After the attack, Goldstar closed its doors for an investigation and an additional two weeks while the owners and co-workers mourned the loss of their friend.
“Everyone knew Hayes really well. He was like a brother to all of us,” Ghuman said. “It is really hard to describe all of the things that Hayes was, but he was definitely a hell of a person and a really exceptional worker.”
Ghuman is not alone in his characterization. In the days following Dennis’s murder, comments on Homicide Watch D.C. came from friends, family, coworkers and customers, praising the Fort Washington man as “a pillar of his family,” “friendly and giving” and “a beautiful human being.”

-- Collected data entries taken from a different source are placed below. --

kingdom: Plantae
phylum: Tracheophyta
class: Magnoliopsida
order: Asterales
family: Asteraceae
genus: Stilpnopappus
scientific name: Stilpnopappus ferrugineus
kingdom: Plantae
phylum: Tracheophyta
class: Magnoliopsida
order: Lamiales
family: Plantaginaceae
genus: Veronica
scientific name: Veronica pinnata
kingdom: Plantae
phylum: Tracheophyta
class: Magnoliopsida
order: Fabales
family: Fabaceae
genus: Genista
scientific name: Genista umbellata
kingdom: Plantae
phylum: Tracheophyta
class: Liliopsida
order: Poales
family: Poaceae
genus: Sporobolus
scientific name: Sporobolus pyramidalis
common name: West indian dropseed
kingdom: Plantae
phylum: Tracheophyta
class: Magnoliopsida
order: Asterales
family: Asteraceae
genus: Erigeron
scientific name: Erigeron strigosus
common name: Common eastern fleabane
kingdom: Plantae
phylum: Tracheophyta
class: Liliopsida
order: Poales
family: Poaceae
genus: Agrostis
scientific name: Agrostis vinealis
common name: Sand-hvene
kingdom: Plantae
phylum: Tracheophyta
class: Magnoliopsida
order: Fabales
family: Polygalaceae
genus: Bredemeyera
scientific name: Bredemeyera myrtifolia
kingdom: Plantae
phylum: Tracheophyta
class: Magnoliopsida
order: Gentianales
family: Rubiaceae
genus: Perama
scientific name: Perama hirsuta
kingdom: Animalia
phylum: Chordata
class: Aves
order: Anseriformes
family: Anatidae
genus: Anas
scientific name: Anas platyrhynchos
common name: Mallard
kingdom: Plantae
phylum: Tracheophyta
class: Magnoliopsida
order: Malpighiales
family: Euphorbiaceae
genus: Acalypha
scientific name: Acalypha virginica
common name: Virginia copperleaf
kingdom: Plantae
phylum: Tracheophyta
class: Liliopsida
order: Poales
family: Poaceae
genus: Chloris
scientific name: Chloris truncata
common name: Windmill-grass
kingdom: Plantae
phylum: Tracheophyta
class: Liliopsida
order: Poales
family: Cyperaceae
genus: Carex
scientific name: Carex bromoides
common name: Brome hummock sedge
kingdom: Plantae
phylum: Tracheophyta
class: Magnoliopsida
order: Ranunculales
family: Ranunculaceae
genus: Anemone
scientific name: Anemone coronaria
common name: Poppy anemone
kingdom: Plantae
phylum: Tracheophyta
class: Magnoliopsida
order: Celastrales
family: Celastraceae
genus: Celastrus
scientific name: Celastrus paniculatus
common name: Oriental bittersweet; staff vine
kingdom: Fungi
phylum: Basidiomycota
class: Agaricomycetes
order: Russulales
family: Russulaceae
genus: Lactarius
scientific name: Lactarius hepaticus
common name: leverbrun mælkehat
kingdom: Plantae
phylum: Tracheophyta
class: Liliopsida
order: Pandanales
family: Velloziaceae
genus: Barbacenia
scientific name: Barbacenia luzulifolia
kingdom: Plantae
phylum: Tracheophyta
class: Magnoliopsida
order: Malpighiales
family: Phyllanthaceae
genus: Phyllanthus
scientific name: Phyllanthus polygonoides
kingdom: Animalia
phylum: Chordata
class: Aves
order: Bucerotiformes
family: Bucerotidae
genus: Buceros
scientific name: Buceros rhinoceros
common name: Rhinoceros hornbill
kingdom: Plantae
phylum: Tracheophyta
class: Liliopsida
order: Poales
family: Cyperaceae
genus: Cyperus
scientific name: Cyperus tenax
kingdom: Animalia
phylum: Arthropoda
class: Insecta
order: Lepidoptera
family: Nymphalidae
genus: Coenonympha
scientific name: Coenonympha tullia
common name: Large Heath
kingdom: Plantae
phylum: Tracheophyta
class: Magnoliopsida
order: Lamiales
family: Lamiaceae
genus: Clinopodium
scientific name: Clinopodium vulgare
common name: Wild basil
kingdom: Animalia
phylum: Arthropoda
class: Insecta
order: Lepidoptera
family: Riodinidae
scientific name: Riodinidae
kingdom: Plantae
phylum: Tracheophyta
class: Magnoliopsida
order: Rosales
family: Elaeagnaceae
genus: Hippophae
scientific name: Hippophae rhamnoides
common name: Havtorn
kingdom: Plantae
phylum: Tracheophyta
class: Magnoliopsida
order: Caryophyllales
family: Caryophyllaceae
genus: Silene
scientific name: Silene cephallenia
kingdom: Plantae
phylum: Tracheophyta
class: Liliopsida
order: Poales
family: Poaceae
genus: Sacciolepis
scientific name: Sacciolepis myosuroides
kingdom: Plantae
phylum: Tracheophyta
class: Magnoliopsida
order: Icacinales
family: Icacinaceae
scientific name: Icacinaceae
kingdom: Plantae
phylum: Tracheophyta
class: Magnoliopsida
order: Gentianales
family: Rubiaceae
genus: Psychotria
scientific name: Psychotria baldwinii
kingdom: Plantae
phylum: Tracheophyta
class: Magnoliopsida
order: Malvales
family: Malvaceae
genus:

“You just can’t replace him,” Dennis’s wife said in an interview. “I have always said in my community no one is like him, and anyone who knows him would say the same.”
One commenter, another cab driver, said Dennis had plans to visit Africa, where he was born.
“He will never make the trip he was so forward looking for,” the other driver said, “nor will I ever see this beautiful human being again.”
Dennis grew up in Ghana and moved to Fort Washington 32 years ago. At the request of his family still living in his hometown, Dennis was buried in a family plot in Ghana, his wife said.
“Since we got home from Ghana, it’s been really hard,” Abigail said. “We have good days and we have bad days, but we are trying to get through this tough time as a family.”
The many unanswered questions remain. “Not knowing what really happened and not knowing when the case is going to be solved is really hurting my family.” she said.
She said police have not informed her of any possible leads in the case, although they retrieved a surveillance camera from a neighboring parking lot. The video, released in mid-December, shows a black man with braided hair walk through a parking lot. He is wearing a gray long-sleeved shirt, black pants and tennis shoes, while carrying a black jacket with gray lining.
The Dennis family has set up the Hayes Osei Dennis Memorial Fund at Wells Fargo Bank for any donations.
“If anyone had told me last year that this was going to happen I would have never believed it, and I still don’t want to believe it.” Abigail said. “I hope we eventually catch the man who did this. Until we find out what happened that day, I don’t know if we are going to be able to sleep peacefully.”